It’s been a strange twenty-four hours in the bitcoin space. The fallout from the Mike Hearn debacle looks to have left the entire sector in a mode of uncertainty, and as bitcoiners wait to see how things play out, the bitcoin price is reflecting this uncertainty. Action over the last couple of days is reminiscent of the way other (more traditional) financial asset markets approach a macroeconomic event. Take a look at the action in the EURUSD over the last two ears for example, during the three or four days preceding a day on which markets expect the Federal Reserve in the US, or the ECB in Europe, to raise rates, or announce a pull back of quantitative easing programs. Similarly, and on a more condensed timeframe, check out the intraday action in the forex markets on any USD pair on the Thursday that precedes the first Friday of every month – non farm payroll day. Essentially we see a consolidation of bears and bulls, and a real tight range within which price is contained. Technical charting theory attributes this to a couple of things. First, that through the nature of uncertainty, there is a similar number of short and long positions in the market. Second, the rest of the market doesn’t want to take a position before a breakout that indicates a resolution of the deadlock.

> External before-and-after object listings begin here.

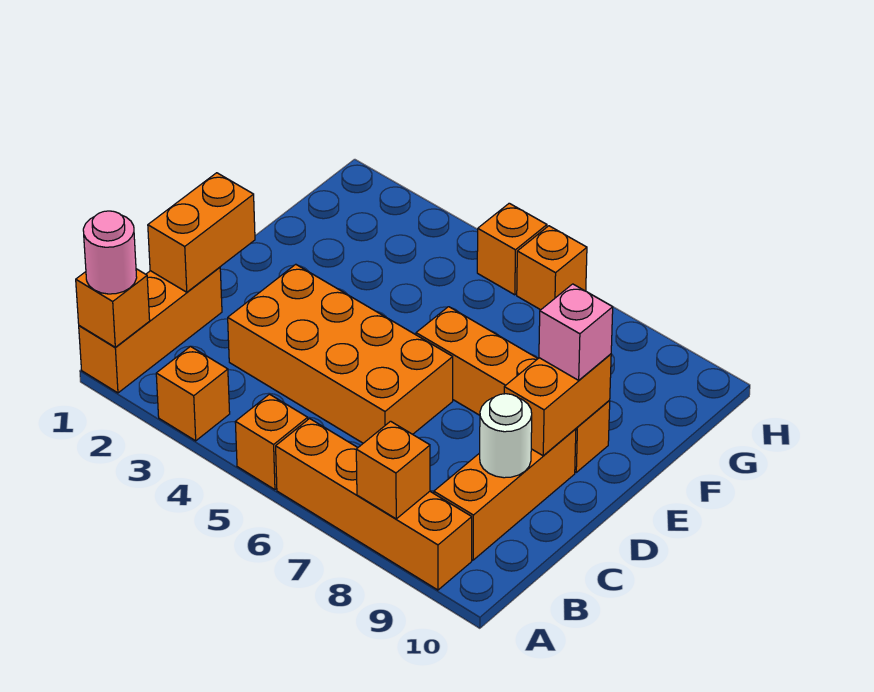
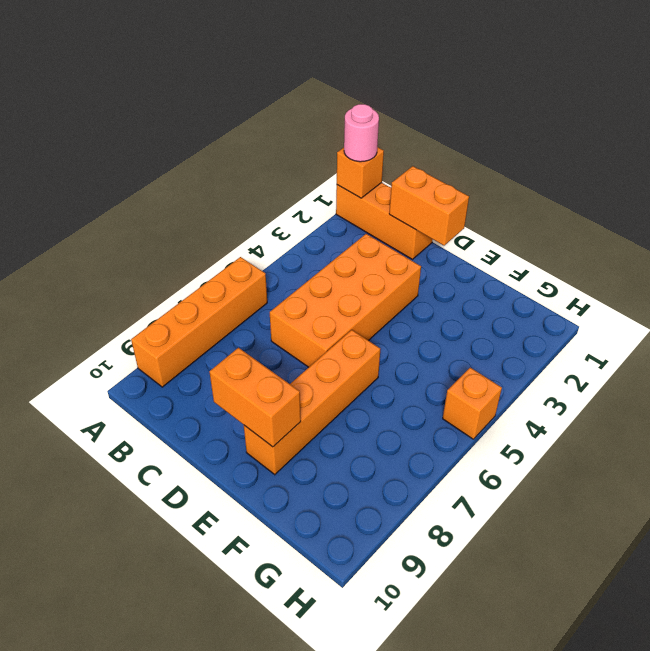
none -> orange 1x1 brick [156,346,230,441]
none -> orange 1x1 brick [235,394,308,490]
none -> orange 1x3 brick [434,429,576,560]

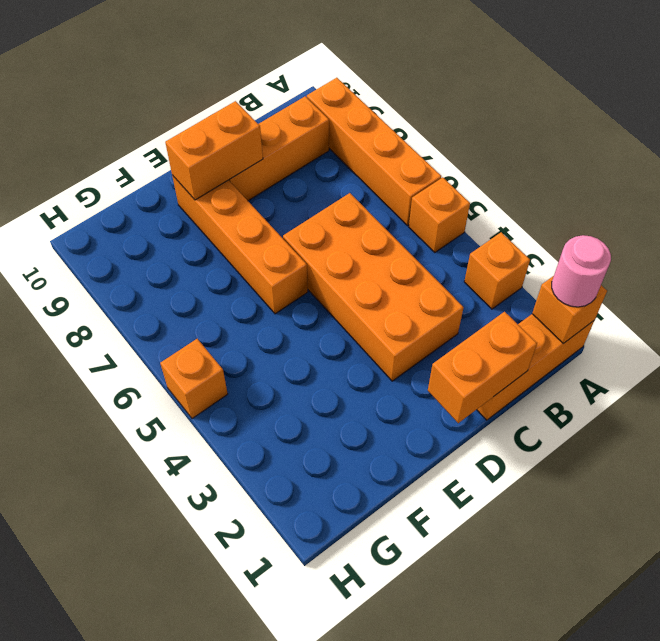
none -> orange 1x1 brick [517,226,587,310]
none -> orange 1x1 brick [356,421,430,519]
none -> white 1x1 round brick [480,394,532,478]

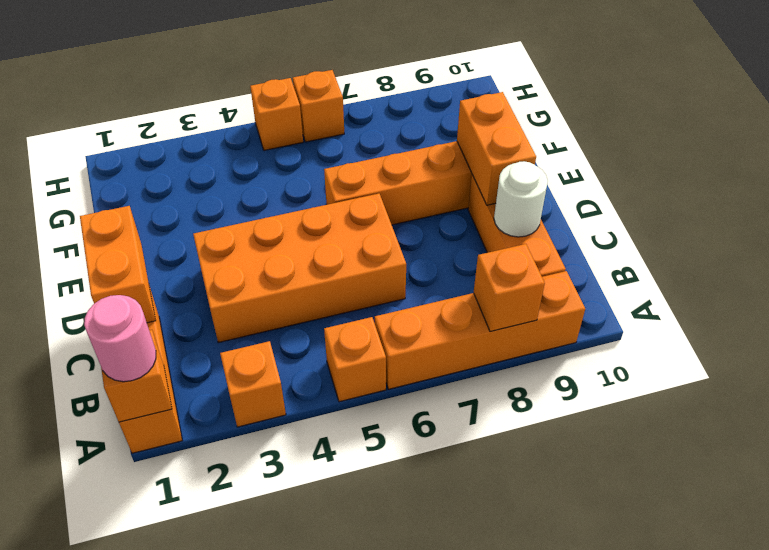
none -> pink 1x1 brick [539,284,613,380]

As we head into Tuesday’s European close (we’re about one hour short of it at the moment), we fall into the latter category of this attribution. Our breakout strategy affords us the luxury of setting up our positions against exactly this sort of action, with the goal of profiting from action in either direction. We don’t need to form a bias, which is lucky because fundamentally bitcoin is all over the place right now. Common sense suggests strength, but market sentiment is weak and a short spike could quickly turn into a sustained sell off. All we’ve got to do is outline our approach and wait. Price will tell us when to enter and exit, and if we set up right, we should exit with at least a few dollars’ profit per unit traded.
So, that’s where things stand, let’s get to the action. Take a quick look at the chart below to get an idea of the predefined range we are keeping an eye on this afternoon, and beyond, into the Asian session tonight.
As the chart illustrates, the range we defined yesterday afternoon remains in place. Theoretically we could tighten it up a little, but that opens us up to a chop out so it’s not that an attractive move. In light of this, in term support comes in at 375.74, while in term resistance sits at 391.77.
Let’s address the downside first. A break below in term support will put us in a short position towards that same target we outlined yesterday, at 366.62. A stop in the region of 378 defines our risk.
Looking the other way, a close above resistance at 391.77 will signal a bullish entry. Target at 405 flat, stop loss at 386.
Intrarange is not an option today, as action is too tight to give us any firm corrective entries.